Elle donnera l’air selon les dires d’avoir mûri au préalable son acte. «Lorsqu’elle est arrivée le matin vers 6h, son bailleur lui a demandé d’où elle sortait de si bonne heure. Les échanges ont été vifs entre les deux. Sur ce, Sandy est rentrée dans sa chambre avant d’en ressortir quelque temps plus tard», a confié la belle mère. Rapidement, la jeune femme est de retour, accompagnée d’un homme qui prie dans la même église qu’elle. Les deux vont prendre non pas le chemin qui mène à la chambre de Sandy, mais plutôt celui d’une broussaille dont l’homme reviendra très vite.
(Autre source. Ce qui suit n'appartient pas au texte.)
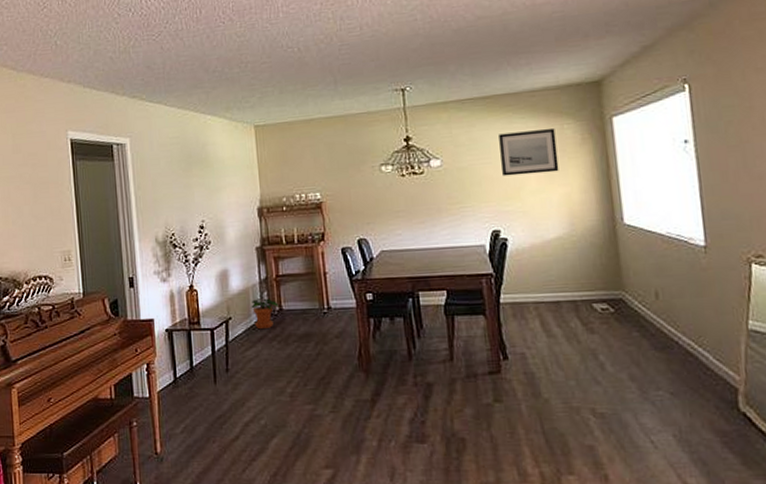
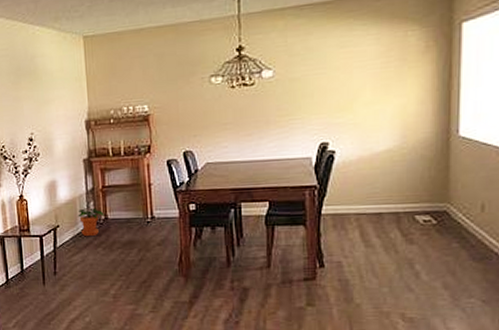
wall art: present [499,129,559,176] -> none [337,36,398,87]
Ce dernier à la suite de sa virée, se rapprochera de la famille qu’il a mené jusqu’à sa récente découverte. «Sur place, nous avons découvert bébé Jérémy complètement dénudé, le crâne fracassé», s’est émue la belle-mère de Sandy. Bébé Jérémy était mort. Et ce serait, selon les dire de Sandy, à la suite d’une noyade, dans un seau d’eau alors qu’elle lui donnait son bain, a révélé le quotidien.

Mise à nu, après l’acte ignoble qu’elle a commis, la jeune femme a voulu prendre ses jambes à son cou. Mais elle a très vite été encerclée par les voisins, qui n’ont pas hésité à la livrer aux forces de l’ordre. La suspecte, qui est en garde à vue, dans le locaux de la police judiciaire (PJ), n’arrive toujours pas à expliquer les raisons de son acte.